Abstract : Heparanase (HPSE) is a potent pro-tumorigenic, pro-angiogenic, and pro-metastatic enzyme over-expressed in brain metastatic breast cancer (BMBC). However, regulation of the heparanase gene is poorly understood. We hypothesized that heparanase represents a potential target for the development of novel therapies for BMBC, whose gene expression and modalities can be regulated by microRNA. Using miRanda and RNAhybrid, we identified microRNA-1258 (miR-1258) to directly target HPSE and suppress BMBC. We demonstrated miR-1258 levels to inversely correlate with heparanase expression, enzymatic activity, and cancer cell metastatic propensities - lowest in highly aggressive BMBC cell variants, compared to either non-tumorigenic or non-metastatic human mammary epithelial cells. These findings were validated by analyses of miR-1258 and heparanase content in paired clinical tissues - normal mammary gland versus invasive ductal carcinoma, and primary breast cancer versus BMBC. Furthermore, we demonstrated that miR-1258 inhibits the expression and activity of heparanase in BMBC cells, and rescue experiments modulating heparanase blocked miR-1258 - mediated phenotypic effects.

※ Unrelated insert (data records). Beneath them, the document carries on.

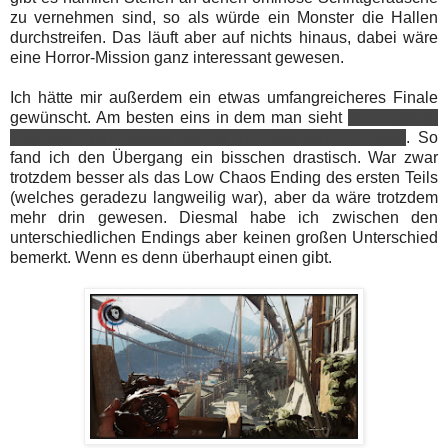
zu vernehmen sind, so als würde ein Monster die Hallen
durchstreifen. Das läuft aber auf nichts hinaus, dabei wäre
eine Horror-Mission ganz interessant gewesen.
Ich hätte mir außerdem ein etwas umfangreicheres Finale
gewünscht. Am besten eins in dem man sieht
wie Dunwall
zugrunde geht anstatt bereits in Trümmern zu liegen
. So
fand ich den Übergang ein bisschen drastisch. War zwar
trotzdem besser als das Low Chaos Ending des ersten Teils
(welches geradezu langweilig war), aber da wäre trotzdem
mehr drin gewesen. Diesmal habe ich zwischen den
unterschiedlichen Endings aber keinen großen Unterschied
bemerkt. Wenn es denn überhaupt einen gibt.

Finally, we showed that miR-1258 stably expressed in BMBC cells significantly inhibited heparanase, in vitro cell invasion, and suppressed experimental brain metastasis by 74%. These findings introduce a new concept that links microRNA mechanisms with brain metastatic breast cancer by downregulating HPSE, providing the groundwork for heparanase-based therapeutics in patients with brain metastases, BMBC in particular.